BLOCO DE TEXTO:
____________
A Emenda Constitucional n. 20/98, que instituiu a chamada “reforma previdenciária”, tratou, entre vários outros assuntos, do salário-família. As mudanças efetivadas nesta matéria denotaram a perseguição de um objetivo certo: delimitar o universo de possíveis agraciados com tal benefício, restringindo-o aos trabalhadores de baixa renda. Dois dispositivos constitucionais, que sofreram alterações por essa Emenda, deixam absolutamente clara esta intenção. Confira-se:

“Artigo 7º - São direitos dos trabalhadores urbanos e rurais, além de outros que visem à melhoria de sua condição social:

(...)
XII - salário-família pago em razão do dependente do trabalhador de baixa renda nos termos da lei;”

“Artigo 201 - A previdência social será organizada sob a forma de regime geral, de caráter contributivo e de filiação obrigatória, observados critérios que preservem o equilíbrio financeiro e atuarial, e atenderá, nos termos da lei, a:

(...).
IV - salário-família e auxílio-reclusão para os dependentes dos segurados de baixa renda;”
____________
ATIVIDADE: Com base no texto sobre o salário-família, explique o que evidencia que a Emenda Constitucional n. 20/98 queria restringir esse benefício aos trabalhadores de baixa renda. Responda em até três frases.

DADOS FORNECIDOS:
____________
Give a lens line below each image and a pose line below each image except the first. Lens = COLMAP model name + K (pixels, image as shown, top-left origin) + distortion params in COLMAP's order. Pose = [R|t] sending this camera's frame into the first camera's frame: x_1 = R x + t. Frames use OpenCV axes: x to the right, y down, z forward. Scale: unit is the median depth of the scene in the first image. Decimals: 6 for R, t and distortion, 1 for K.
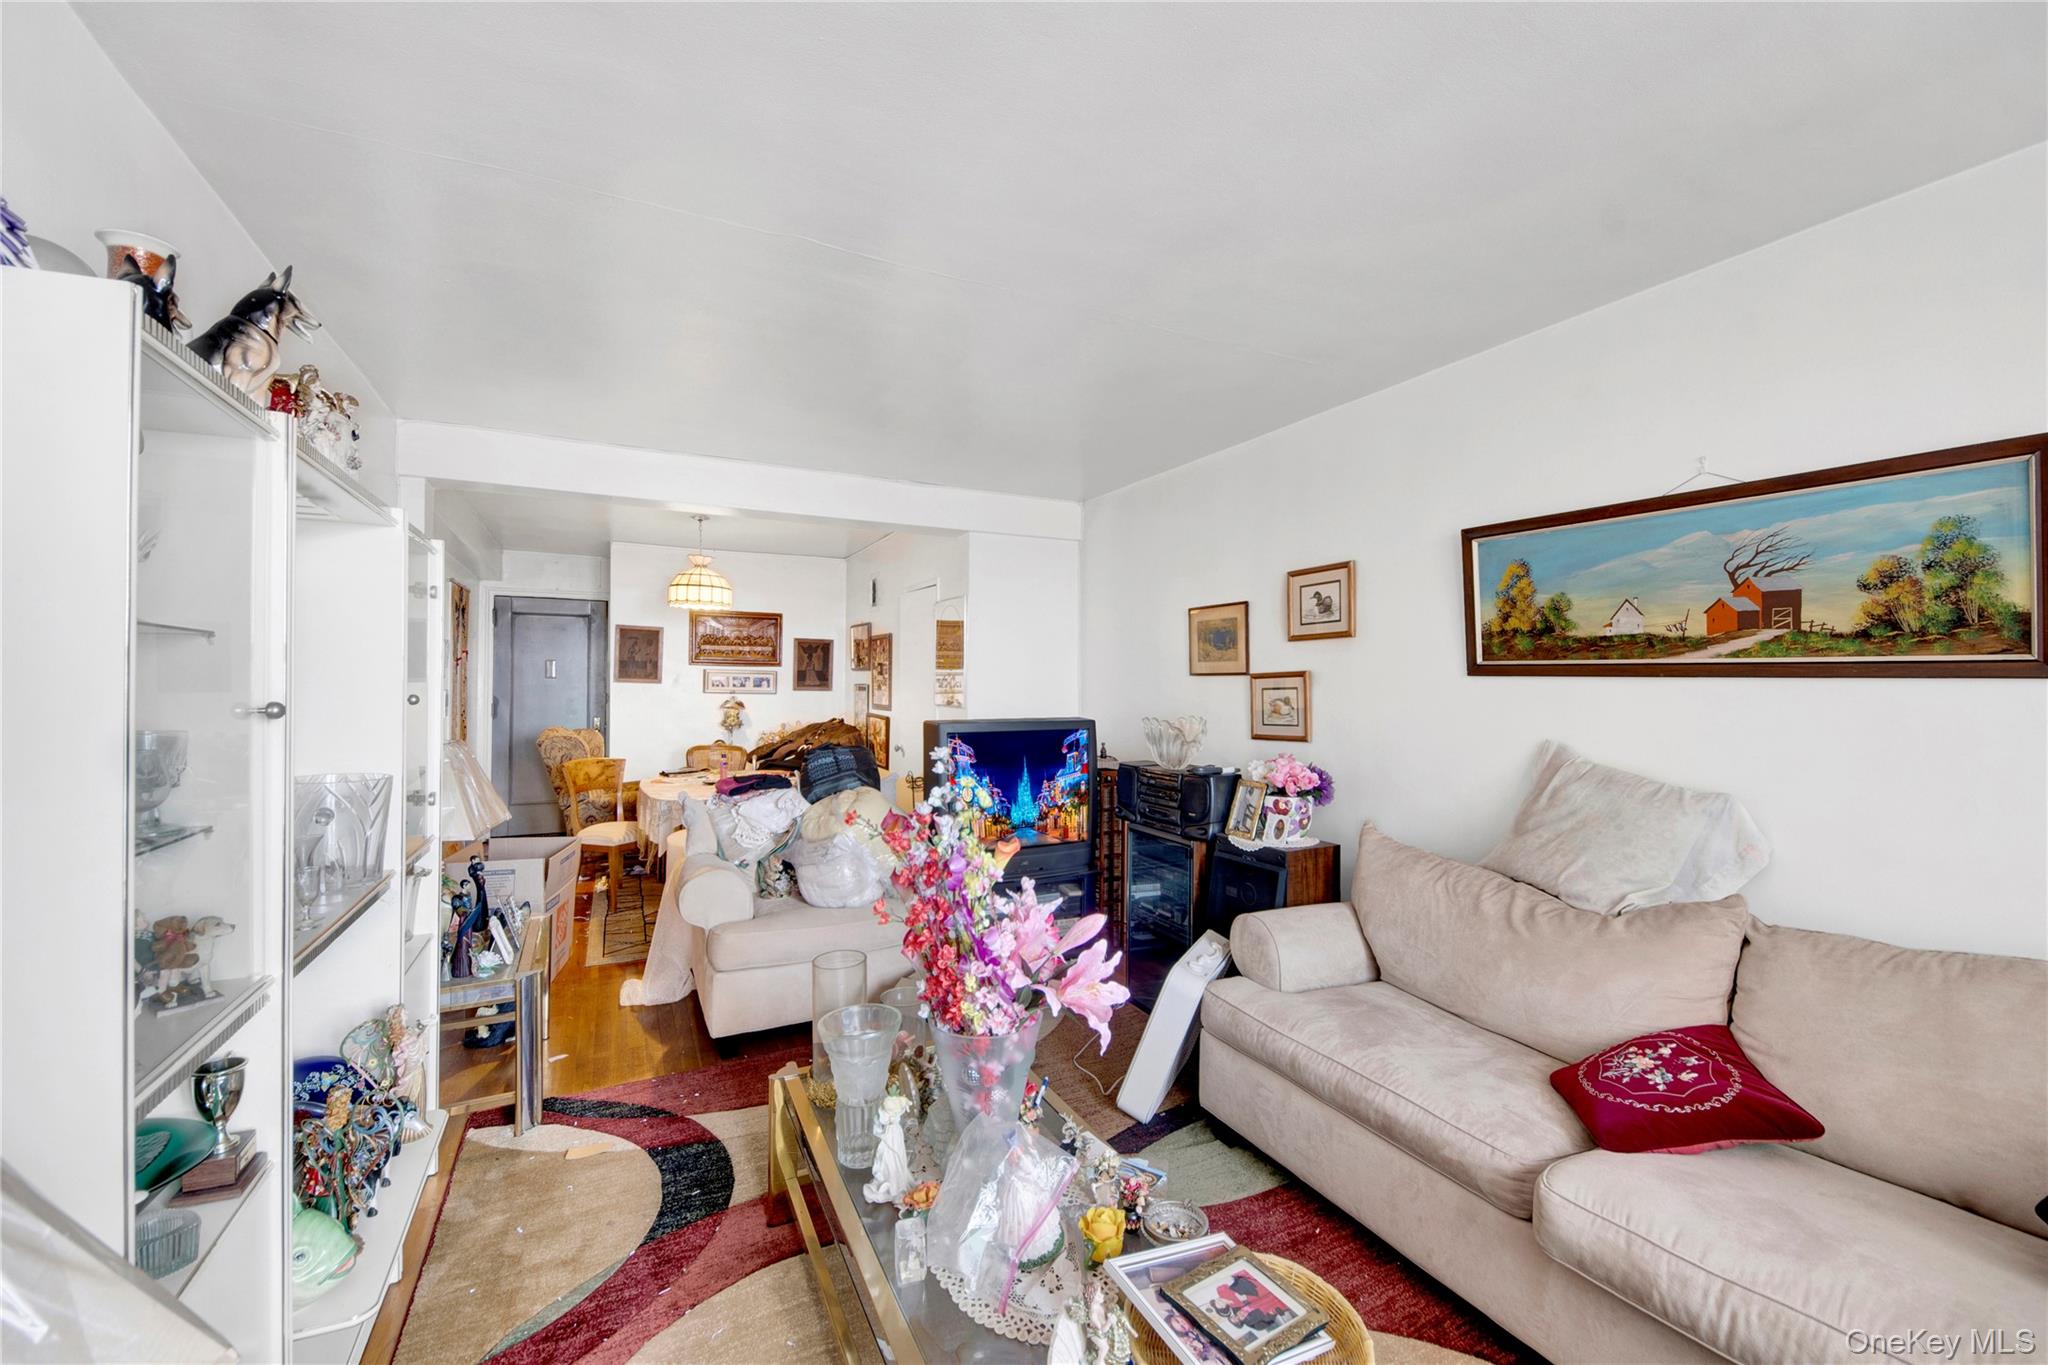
____________
RESPOSTA: A Emenda alterou dois dispositivos constitucionais que deixam clara essa intenção. O artigo 7º, inciso XII, passou a prever o salário-família pago em razão do dependente do trabalhador de baixa renda. O artigo 201, inciso IV, passou a destiná-lo aos dependentes dos segurados de baixa renda.